## WORK TASK
Write out exactly the lines below starting at the one containing "Braun, Marco" and ending at the one containing "kompatible Zentralen), LocoNet, Z21, ESU". Omit every picture.

########

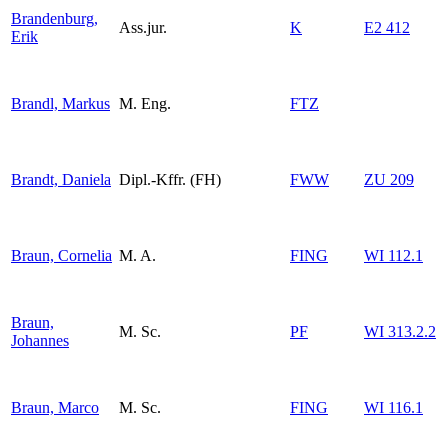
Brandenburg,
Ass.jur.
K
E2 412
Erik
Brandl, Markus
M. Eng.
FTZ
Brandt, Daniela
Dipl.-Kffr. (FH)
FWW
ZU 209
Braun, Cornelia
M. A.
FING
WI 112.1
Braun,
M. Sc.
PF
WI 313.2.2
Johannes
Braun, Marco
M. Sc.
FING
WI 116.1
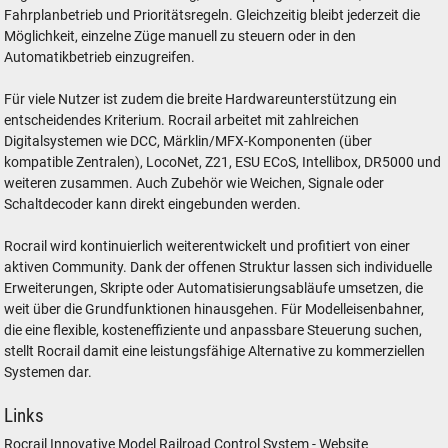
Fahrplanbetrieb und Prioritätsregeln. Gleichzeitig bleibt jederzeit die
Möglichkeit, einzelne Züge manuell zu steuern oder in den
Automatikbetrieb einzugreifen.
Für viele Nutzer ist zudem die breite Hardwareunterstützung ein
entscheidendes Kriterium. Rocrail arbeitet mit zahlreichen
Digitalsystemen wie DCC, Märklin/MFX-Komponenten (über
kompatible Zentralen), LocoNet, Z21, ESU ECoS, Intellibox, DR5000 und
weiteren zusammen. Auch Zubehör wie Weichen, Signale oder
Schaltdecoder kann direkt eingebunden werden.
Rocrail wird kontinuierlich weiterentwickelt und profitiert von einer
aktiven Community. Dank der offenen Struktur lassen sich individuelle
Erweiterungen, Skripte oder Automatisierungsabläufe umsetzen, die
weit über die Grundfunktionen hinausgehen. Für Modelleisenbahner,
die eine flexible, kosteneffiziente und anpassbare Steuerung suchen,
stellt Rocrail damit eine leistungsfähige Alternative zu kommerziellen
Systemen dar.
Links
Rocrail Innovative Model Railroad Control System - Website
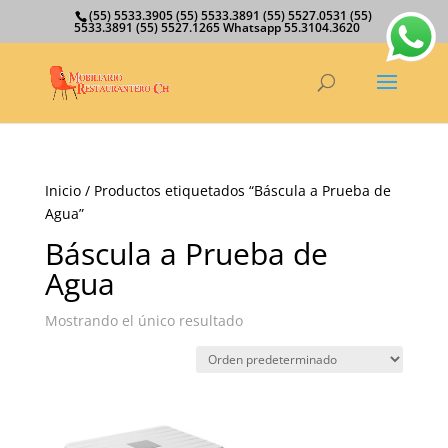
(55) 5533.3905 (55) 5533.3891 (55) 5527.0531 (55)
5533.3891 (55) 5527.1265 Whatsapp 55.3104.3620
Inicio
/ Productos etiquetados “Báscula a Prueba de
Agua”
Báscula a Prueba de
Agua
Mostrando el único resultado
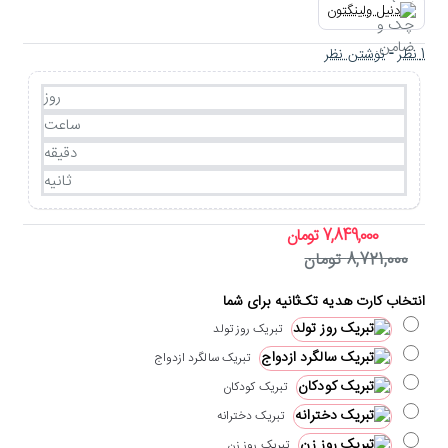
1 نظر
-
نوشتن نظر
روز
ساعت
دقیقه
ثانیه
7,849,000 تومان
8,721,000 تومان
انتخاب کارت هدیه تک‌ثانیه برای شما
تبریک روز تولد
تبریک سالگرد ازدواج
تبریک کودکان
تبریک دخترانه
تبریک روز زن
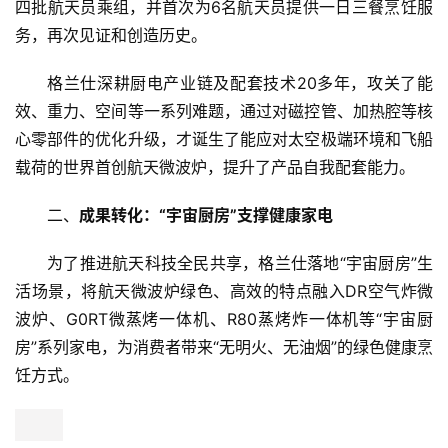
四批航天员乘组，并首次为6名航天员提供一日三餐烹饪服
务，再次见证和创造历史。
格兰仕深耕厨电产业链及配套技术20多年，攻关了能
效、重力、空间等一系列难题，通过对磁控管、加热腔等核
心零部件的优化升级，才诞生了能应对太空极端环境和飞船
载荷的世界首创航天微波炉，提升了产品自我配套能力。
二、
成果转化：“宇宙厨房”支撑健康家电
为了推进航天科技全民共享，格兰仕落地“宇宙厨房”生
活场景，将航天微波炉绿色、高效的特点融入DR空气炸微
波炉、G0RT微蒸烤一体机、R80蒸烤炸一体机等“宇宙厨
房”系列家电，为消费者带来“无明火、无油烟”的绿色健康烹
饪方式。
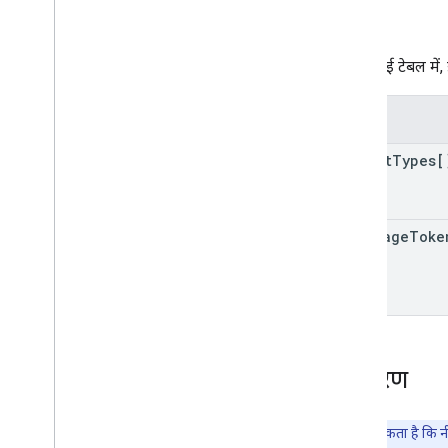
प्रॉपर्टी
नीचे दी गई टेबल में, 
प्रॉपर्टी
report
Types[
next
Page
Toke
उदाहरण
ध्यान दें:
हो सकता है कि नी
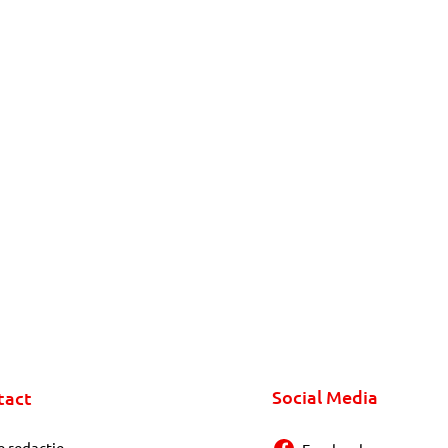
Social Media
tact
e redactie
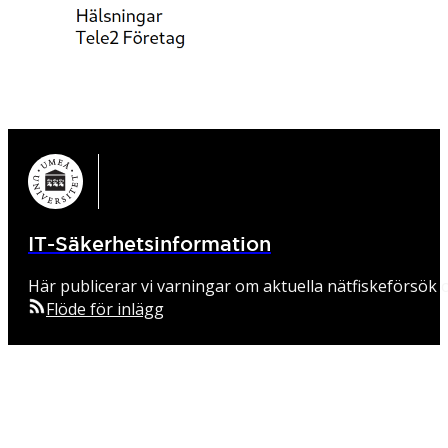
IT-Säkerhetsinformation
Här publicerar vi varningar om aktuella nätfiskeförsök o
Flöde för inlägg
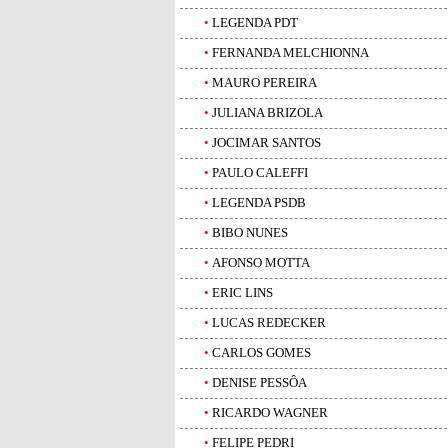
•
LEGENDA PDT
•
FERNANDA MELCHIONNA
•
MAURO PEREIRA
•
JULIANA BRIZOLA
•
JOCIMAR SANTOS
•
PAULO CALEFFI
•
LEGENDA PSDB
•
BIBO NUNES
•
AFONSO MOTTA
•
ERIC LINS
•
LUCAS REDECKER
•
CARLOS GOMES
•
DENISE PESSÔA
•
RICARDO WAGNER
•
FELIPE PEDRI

########

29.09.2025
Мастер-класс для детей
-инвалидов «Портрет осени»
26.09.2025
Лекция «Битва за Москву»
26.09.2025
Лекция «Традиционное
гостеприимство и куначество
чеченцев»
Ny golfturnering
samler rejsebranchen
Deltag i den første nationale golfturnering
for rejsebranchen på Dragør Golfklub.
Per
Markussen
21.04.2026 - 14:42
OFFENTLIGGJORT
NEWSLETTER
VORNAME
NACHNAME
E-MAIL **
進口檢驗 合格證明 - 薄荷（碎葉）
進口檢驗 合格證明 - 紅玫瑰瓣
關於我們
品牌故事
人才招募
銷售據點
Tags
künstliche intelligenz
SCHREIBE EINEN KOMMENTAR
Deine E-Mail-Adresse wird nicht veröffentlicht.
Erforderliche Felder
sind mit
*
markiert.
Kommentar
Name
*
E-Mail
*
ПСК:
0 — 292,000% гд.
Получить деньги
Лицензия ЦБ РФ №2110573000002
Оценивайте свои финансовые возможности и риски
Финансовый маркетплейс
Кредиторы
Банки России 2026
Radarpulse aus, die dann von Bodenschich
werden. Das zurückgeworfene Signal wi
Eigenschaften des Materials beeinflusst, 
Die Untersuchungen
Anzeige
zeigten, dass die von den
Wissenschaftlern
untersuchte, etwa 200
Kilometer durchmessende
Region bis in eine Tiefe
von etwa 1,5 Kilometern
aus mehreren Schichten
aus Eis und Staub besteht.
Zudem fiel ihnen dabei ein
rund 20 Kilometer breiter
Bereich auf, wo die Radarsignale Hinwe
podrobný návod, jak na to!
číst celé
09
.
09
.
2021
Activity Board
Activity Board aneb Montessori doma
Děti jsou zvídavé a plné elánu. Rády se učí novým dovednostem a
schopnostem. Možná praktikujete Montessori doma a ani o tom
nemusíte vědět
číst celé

########

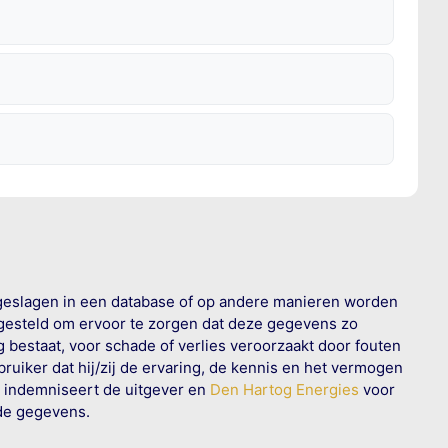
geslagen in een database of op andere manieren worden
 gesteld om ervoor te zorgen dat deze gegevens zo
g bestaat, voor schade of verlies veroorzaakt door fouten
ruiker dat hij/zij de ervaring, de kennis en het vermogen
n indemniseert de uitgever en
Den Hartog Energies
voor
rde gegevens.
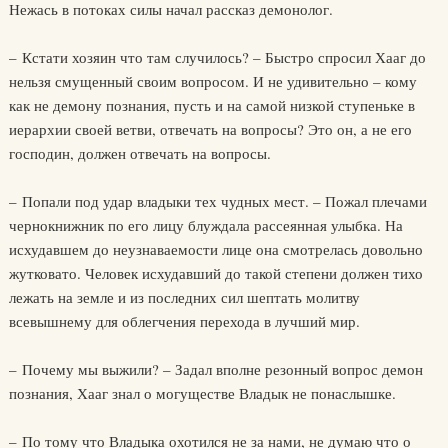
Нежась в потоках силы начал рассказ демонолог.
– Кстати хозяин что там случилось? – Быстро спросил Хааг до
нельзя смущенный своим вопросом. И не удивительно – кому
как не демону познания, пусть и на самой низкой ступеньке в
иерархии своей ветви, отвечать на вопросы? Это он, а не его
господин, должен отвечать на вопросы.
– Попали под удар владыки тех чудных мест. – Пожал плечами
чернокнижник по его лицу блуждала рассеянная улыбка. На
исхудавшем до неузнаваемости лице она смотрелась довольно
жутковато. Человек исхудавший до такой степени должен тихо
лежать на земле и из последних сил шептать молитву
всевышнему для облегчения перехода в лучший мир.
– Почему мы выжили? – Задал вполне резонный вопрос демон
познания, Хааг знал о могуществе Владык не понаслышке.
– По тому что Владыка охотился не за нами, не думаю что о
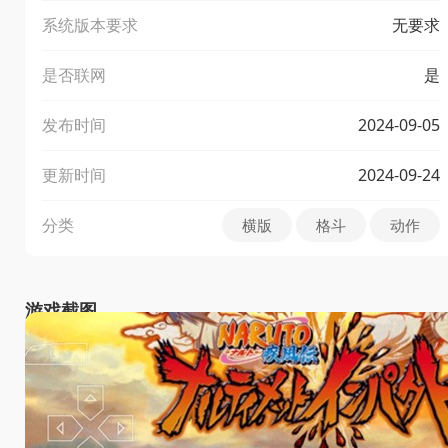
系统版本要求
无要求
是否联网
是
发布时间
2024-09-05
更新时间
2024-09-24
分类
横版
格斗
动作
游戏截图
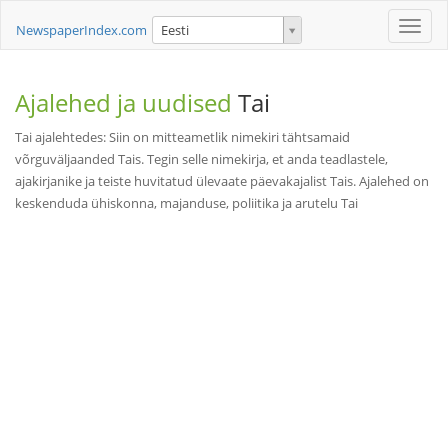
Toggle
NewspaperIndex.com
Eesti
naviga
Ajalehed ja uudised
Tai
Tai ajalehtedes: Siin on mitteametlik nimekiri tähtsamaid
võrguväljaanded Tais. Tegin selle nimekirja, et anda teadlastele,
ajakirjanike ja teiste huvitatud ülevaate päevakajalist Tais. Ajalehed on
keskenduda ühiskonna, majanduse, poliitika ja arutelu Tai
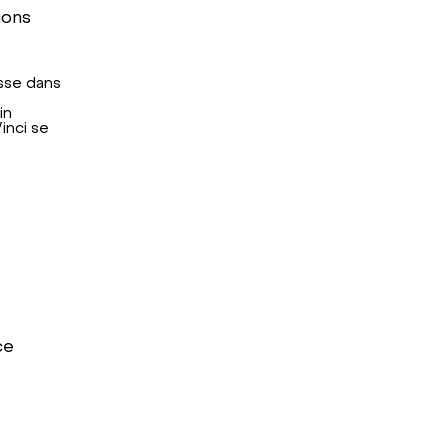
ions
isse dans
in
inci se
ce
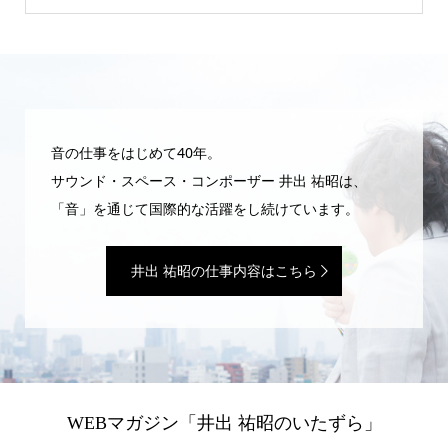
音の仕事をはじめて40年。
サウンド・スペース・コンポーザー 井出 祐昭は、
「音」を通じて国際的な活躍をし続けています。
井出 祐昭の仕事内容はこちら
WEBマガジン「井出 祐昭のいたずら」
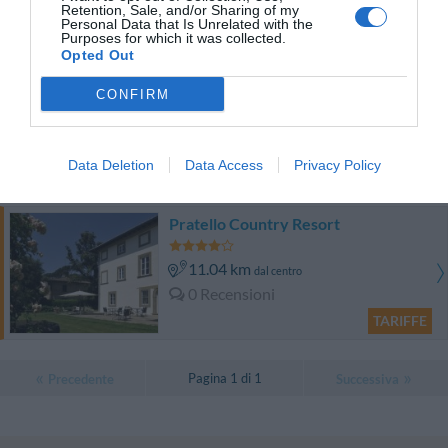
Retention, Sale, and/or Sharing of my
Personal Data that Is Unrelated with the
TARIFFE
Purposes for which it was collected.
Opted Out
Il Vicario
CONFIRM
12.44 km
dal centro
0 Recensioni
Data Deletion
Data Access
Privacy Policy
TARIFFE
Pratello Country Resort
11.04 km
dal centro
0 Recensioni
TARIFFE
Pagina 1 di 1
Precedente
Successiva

########

## WRITTEN RESPONSE
Braun, Marco
M. Sc.
FING
WI 116.1
Fahrplanbetrieb und Prioritätsregeln. Gleichzeitig bleibt jederzeit die
Möglichkeit, einzelne Züge manuell zu steuern oder in den
Automatikbetrieb einzugreifen.
Für viele Nutzer ist zudem die breite Hardwareunterstützung ein
entscheidendes Kriterium. Rocrail arbeitet mit zahlreichen
Digitalsystemen wie DCC, Märklin/MFX-Komponenten (über
kompatible Zentralen), LocoNet, Z21, ESU ECoS, Intellibox, DR5000 und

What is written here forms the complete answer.